Rozpoczął się sezon turystyczny i coraz częściej kraj zaczynają odwiedzać różnego rodzaju zorganizowane wycieczki. W ostatnim czasie bardzo częstymi gośćmi są Niemcy, którzy przyjeżdżają tu autokarami.
Zgodnie z ruv.is, pomimo tego, że zwiększyła się liczba niemieckich turystów, w kraju nie odnotowano wzrostu sprzedaży, jak się okazało wynika to z tego, że te grupy przywoziły ze sobą z Niemiec jedzenie i picie oraz oszczędzały na noclegach śpiąc w autobusach.
W związku z tym celnicy sprawdzili ostatnio kilka grup niemieckich turystów, którzy niedawno przypłynęli do Islandii promem Norræna i jak się okazało w każdym z autokarów znajdowało się bardzo dużo jedzenia i picia, które turyści przywieźli ze sobą ze swojego kraju.

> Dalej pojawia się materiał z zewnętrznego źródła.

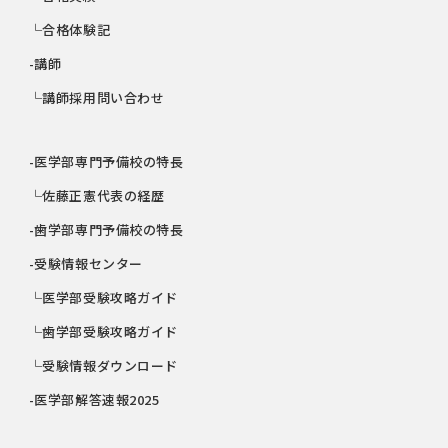
└合格体験記
-講師
└講師採用問い合わせ
-医学部専門予備校の特長
└佐藤正憲代表の経歴
-歯学部専門予備校の特長
-受験情報センター
└医学部受験攻略ガイド
└歯学部受験攻略ガイド
└受験情報ダウンロード
-医学部解答速報2025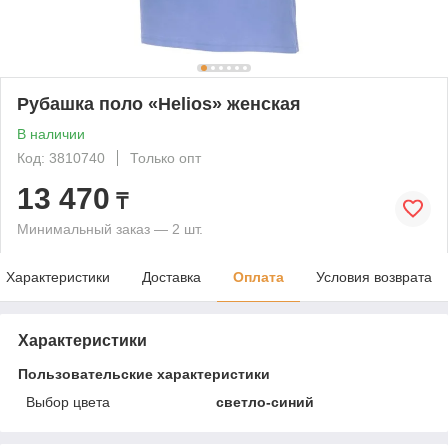
Рубашка поло «Helios» женская
В наличии
Код: 3810740
Только опт
13 470
₸
Минимальный заказ — 2 шт.
Характеристики
Доставка
Оплата
Условия возврата
Характеристики
Пользовательские характеристики
Выбор цвета
светло-синий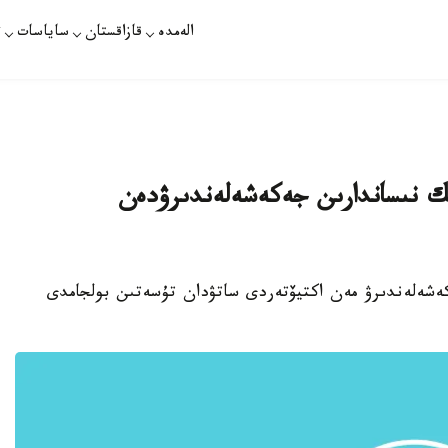
الەمدە
قازاقستان
ساياسات
ت
ك نىساندارىن جەكەشەلەندىرۋدەن
كەشەلەندىرۋ مەن اكتيۆتەردى ساتۋدان تۇسەتىن بولجامدى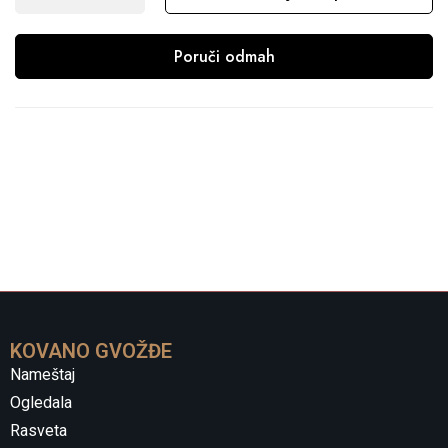
Poruči odmah
KOVANO GVOŽĐE
Nameštaj
Ogledala
Rasveta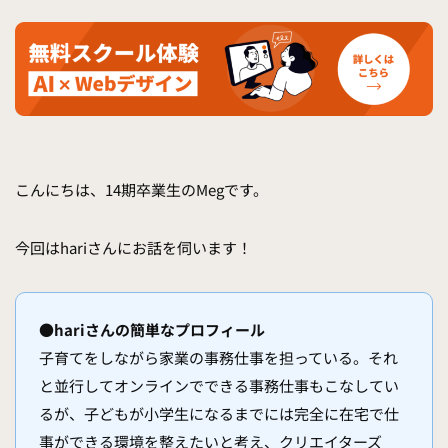
こんにちは、14期卒業生のMegです。
今回はhariさんにお話を伺います！
●hariさんの簡単なプロフィール
子育てをしながら家業の事務仕事を担っている。それ
と並行してオンラインでできる事務仕事もこなしてい
るが、子どもが小学生になるまでには完全に在宅で仕
事ができる環境を整えたいと考え、クリエイターズ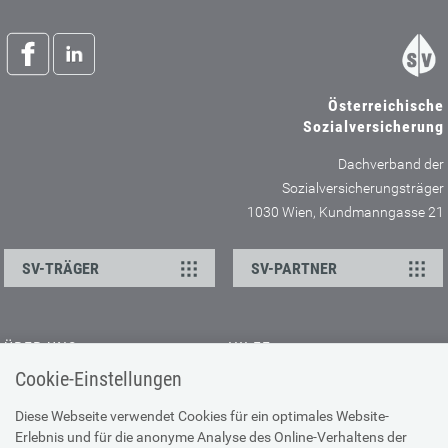
Österreichische
Sozialversicherung
Dachverband der
Sozialversicherungsträger
1030 Wien, Kundmanngasse 21
SV-TRÄGER
SV-PARTNER
ÜBER UNS
HILFE
Cookie-Einstellungen
Kontakt
Barrierefreiheitserklärung
Offene Stellen
Browser-Info & Sicherheit
Diese Webseite verwendet Cookies für ein optimales Website-
Erlebnis und für die anonyme Analyse des Online-Verhaltens der
Presse
Hilfe zur Suche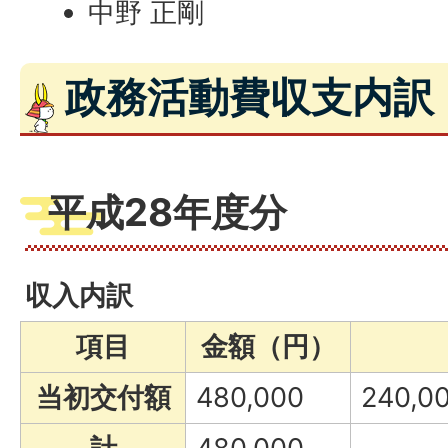
中野 正剛
政務活動費収支内訳
平成28年度分
収入内訳
項目
金額（円）
当初交付額
480,000
240,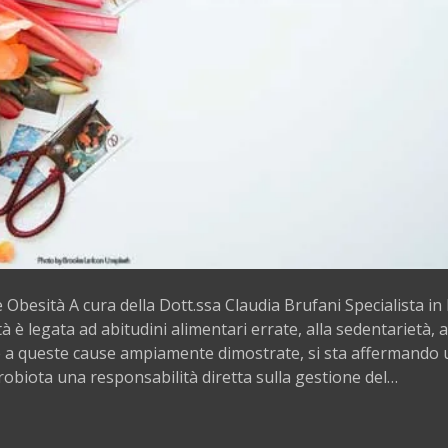
e Obesità A cura della Dott.ssa Claudia Brufani Specialista in
à è legata ad abitudini alimentari errate, alla sedentarietà, 
re a queste cause ampiamente dimostrate, si sta affermando
crobiota una responsabilità diretta sulla gestione del…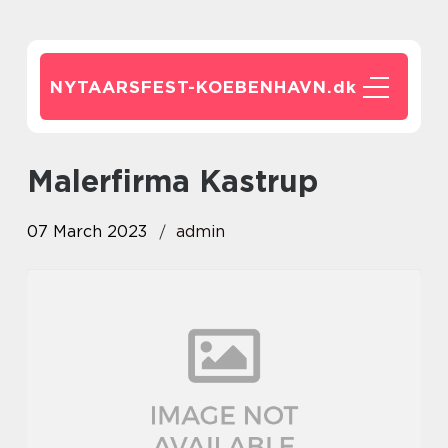
NYTAARSFEST-KOEBENHAVN.
dk
Malerfirma Kastrup
07 March 2023
admin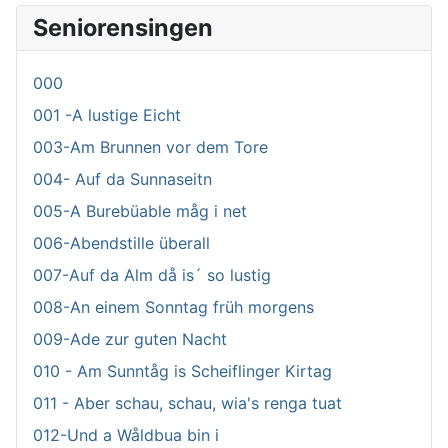
Seniorensingen
000
001 -A lustige Eicht
003-Am Brunnen vor dem Tore
004- Auf da Sunnaseitn
005-A Burebüable måg i net
006-Abendstille überall
007-Auf da Alm då is´ so lustig
008-An einem Sonntag früh morgens
009-Ade zur guten Nacht
010 - Am Sunntåg is Scheiflinger Kirtag
011 - Aber schau, schau, wia's renga tuat
012-Und a Wåldbua bin i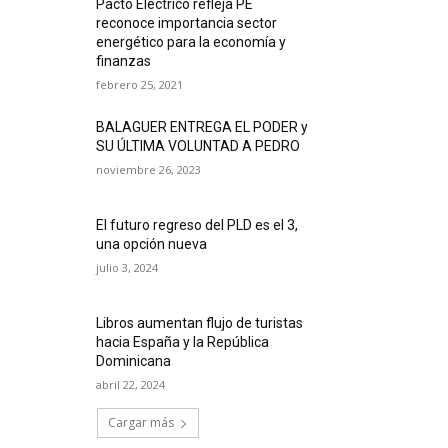
Pacto Eléctrico refleja PE
reconoce importancia sector
energético para la economía y
finanzas
febrero 25, 2021
BALAGUER ENTREGA EL PODER y
SU ÚLTIMA VOLUNTAD A PEDRO
noviembre 26, 2023
El futuro regreso del PLD es el 3,
una opción nueva
julio 3, 2024
Libros aumentan flujo de turistas
hacia España y la República
Dominicana
abril 22, 2024
Cargar más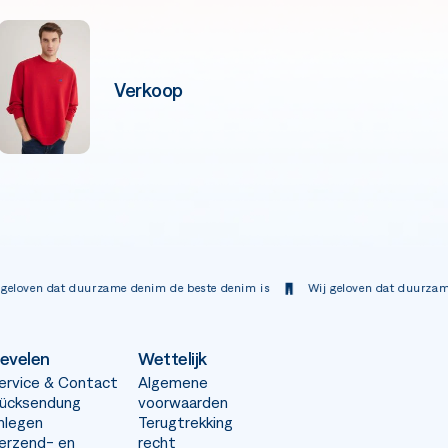
Verkoop
t duurzame denim de beste denim is
Wij geloven dat duurzame denim de 
evelen
Wettelijk
ervice & Contact
Algemene
ücksendung
voorwaarden
nlegen
Terugtrekking
erzend- en
recht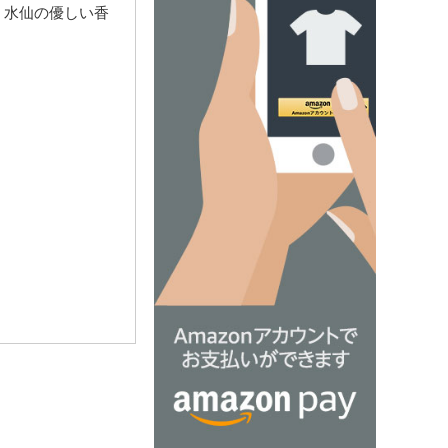
。水仙の優しい香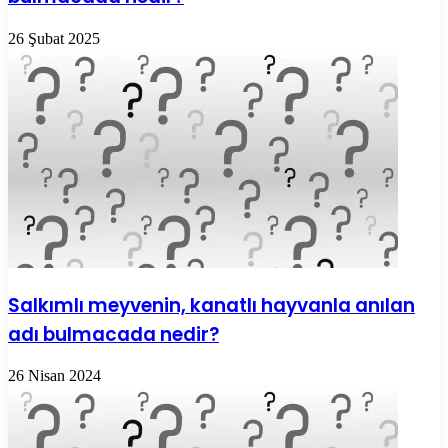
26 Şubat 2025
Salkımlı meyvenin, kanatlı hayvanla anılan
adı bulmacada nedir?
26 Nisan 2024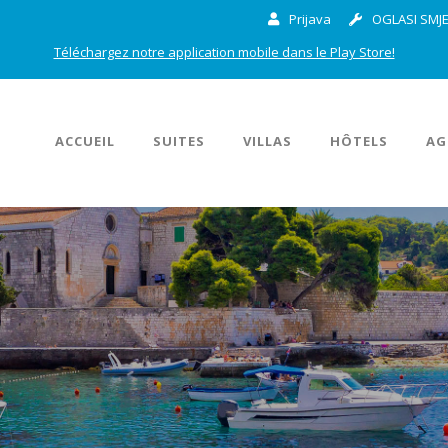
Prijava
OGLASI SMJE
Téléchargez notre application mobile dans le Play Store!
ACCUEIL
SUITES
VILLAS
HÔTELS
AG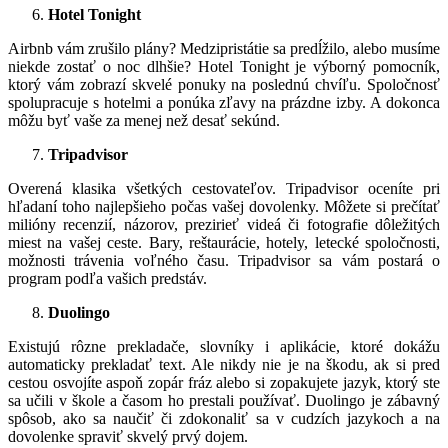
Hotel Tonight
Airbnb vám zrušilo plány? Medzipristátie sa predĺžilo, alebo musíme
niekde zostať o noc dlhšie? Hotel Tonight je výborný pomocník,
ktorý vám zobrazí skvelé ponuky na poslednú chvíľu. Spoločnosť
spolupracuje s hotelmi a ponúka zľavy na prázdne izby. A dokonca
môžu byť vaše za menej než desať sekúnd.
Tripadvisor
Overená klasika všetkých cestovateľov. Tripadvisor oceníte pri
hľadaní toho najlepšieho počas vašej dovolenky. Môžete si prečítať
milióny recenzií, názorov, prezirieť videá či fotografie dôležitých
miest na vašej ceste. Bary, reštaurácie, hotely, letecké spoločnosti,
možnosti trávenia voľného času. Tripadvisor sa vám postará o
program podľa vašich predstáv.
Duolingo
Existujú rôzne prekladače, slovníky i aplikácie, ktoré dokážu
automaticky prekladať text. Ale nikdy nie je na škodu, ak si pred
cestou osvojíte aspoň zopár fráz alebo si zopakujete jazyk, ktorý ste
sa učili v škole a časom ho prestali používať. Duolingo je zábavný
spôsob, ako sa naučiť či zdokonaliť sa v cudzích jazykoch a na
dovolenke spraviť skvelý prvý dojem.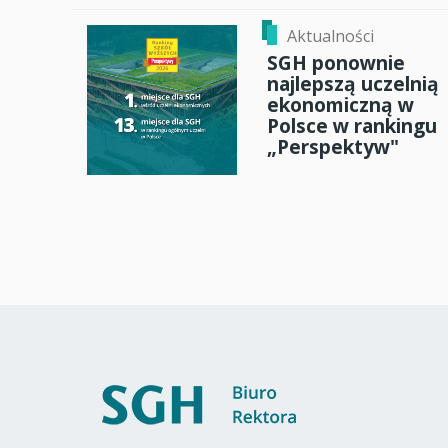
Aktualności
SGH ponownie
najlepszą uczelnią
ekonomiczną w
Polsce w rankingu
„Perspektyw"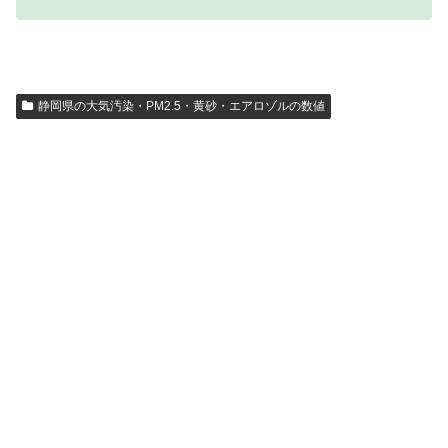
静岡県の大気汚染・PM2.5・黄砂・エアロゾルの数値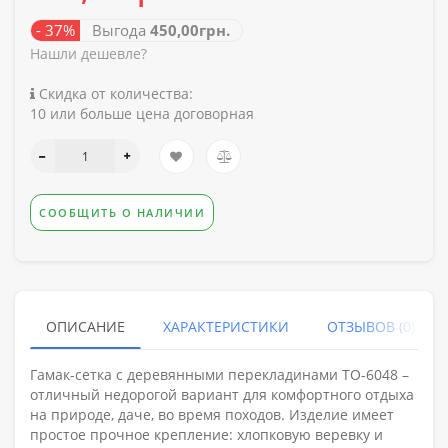
- 37%
Выгода
450,00грн.
Нашли дешевле?
Скидка от количества:
10 или больше цена договорная
СООБЩИТЬ О НАЛИЧИИ
ОПИСАНИЕ
ХАРАКТЕРИСТИКИ
ОТЗЫВОВ (0)
Гамак-сетка с деревянными перекладинами TO-6048 –
отличный недорогой вариант для комфортного отдыха
на природе, даче, во время походов. Изделие имеет
простое прочное крепление: хлопковую веревку и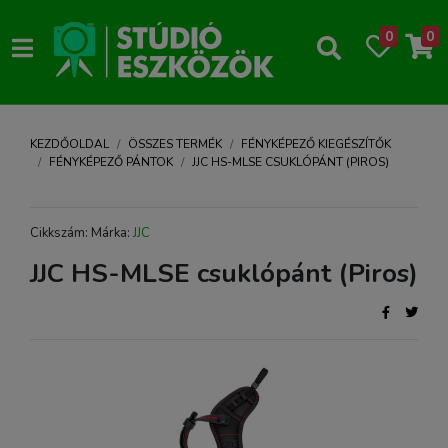
0
0
KEZDŐOLDAL
ÖSSZES TERMÉK
FÉNYKÉPEZŐ KIEGÉSZÍTŐK
FÉNYKÉPEZŐ PÁNTOK
JJC HS-MLSE CSUKLÓPÁNT (PIROS)
Cikkszám: Márka:
JJC
JJC HS-MLSE csuklópánt (Piros)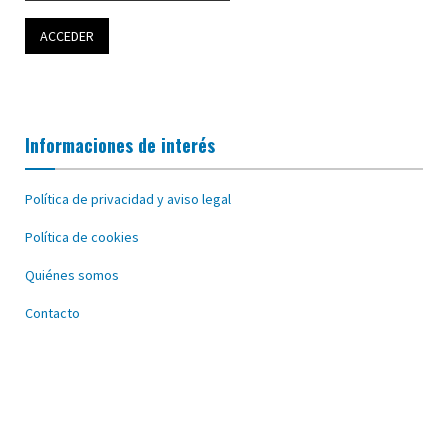
Informaciones de interés
Política de privacidad y aviso legal
Política de cookies
Quiénes somos
Contacto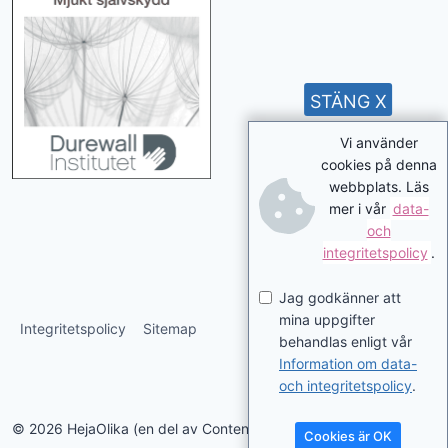
STÄNG X
Vi använder
cookies på denna
webbplats. Läs
mer i vår
data-
och
integritetspolicy
.
Jag godkänner att
mina uppgifter
Integritetspolicy
Sitemap
behandlas enligt vår
Information om data-
och integritetspolicy
.
© 2026 HejaOlika (en del av Contentverkstan.se)
Cookies är OK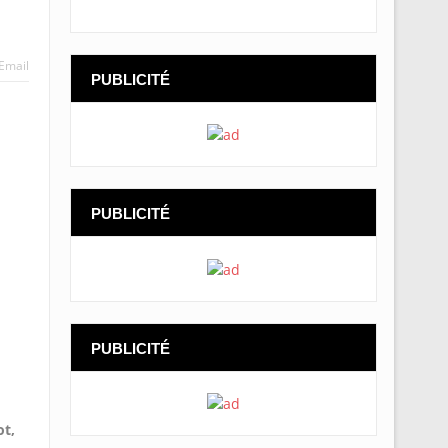
Email
PUBLICITÉ
PUBLICITÉ
PUBLICITÉ
ot,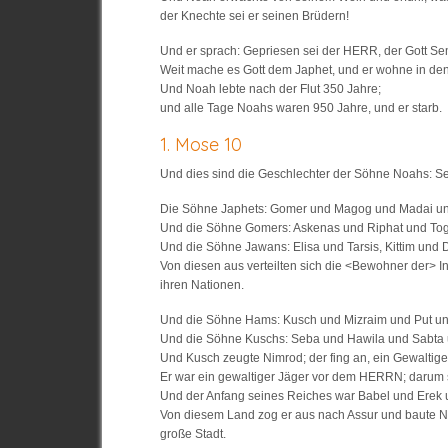
der Knechte sei er seinen Brüdern!
Und er sprach: Gepriesen sei der HERR, der Gott Se
Weit mache es Gott dem Japhet, und er wohne in den
Und Noah lebte nach der Flut 350 Jahre;
und alle Tage Noahs waren 950 Jahre, und er starb.
1. Mose 10
Und dies sind die Geschlechter der Söhne Noahs: S
Die Söhne Japhets: Gomer und Magog und Madai un
Und die Söhne Gomers: Askenas und Riphat und To
Und die Söhne Jawans: Elisa und Tarsis, Kittim und
Von diesen aus verteilten sich die <Bewohner der> In
ihren Nationen.
Und die Söhne Hams: Kusch und Mizraim und Put u
Und die Söhne Kuschs: Seba und Hawila und Sabt
Und Kusch zeugte Nimrod; der fing an, ein Gewaltiger
Er war ein gewaltiger Jäger vor dem HERRN; darum 
Und der Anfang seines Reiches war Babel und Erek 
Von diesem Land zog er aus nach Assur und baute Ni
große Stadt.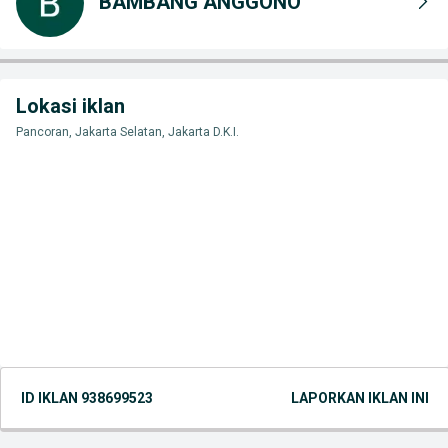
BAMBANG ANGGONO
Lokasi iklan
Pancoran, Jakarta Selatan, Jakarta D.K.I.
ID IKLAN
938699523
LAPORKAN IKLAN INI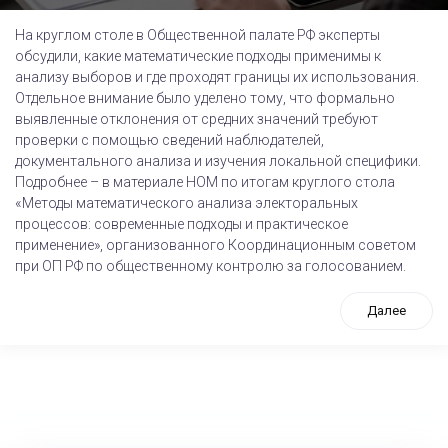
На круглом столе в Общественной палате РФ эксперты
обсудили, какие математические подходы применимы к
анализу выборов и где проходят границы их использования.
Отдельное внимание было уделено тому, что формально
выявленные отклонения от средних значений требуют
проверки с помощью сведений наблюдателей,
документального анализа и изучения локальной специфики.
Подробнее – в материале НОМ по итогам круглого стола
«Методы математического анализа электоральных
процессов: современные подходы и практическое
применение», организованного Координационным советом
при ОП РФ по общественному контролю за голосованием.
Далее
tps://www.high-endrolex.com/26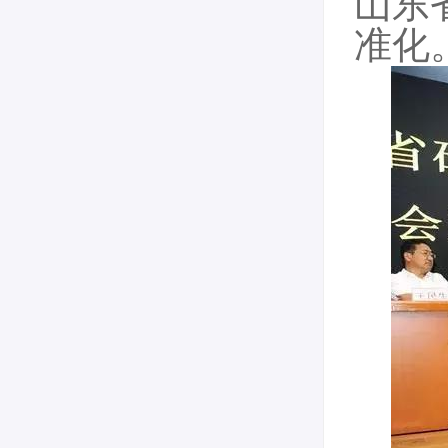
山东
准化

Wczoraj celnicy zatrzymali cztery autokary, które były „pełne” piwa, wina i niemieckich parówek oraz kiełbas. Wszystkie towary zostały skonfiskowane.
Wwożenie tak dużych ilości alkoholu i żywności do kraju bez płacenia za nie cła jest nielegalne informuje ruv.is. Alkohol i parówki, które skonfiskowano na granicy zostaną zwrócone turystom w chwili gdy Ci będą opuszczać Islandię.
Tymczasem jednak niemieccy turyści będą zmuszeni do tego aby jeść islandzkie kiełbaski popijając je islandzkim piwem.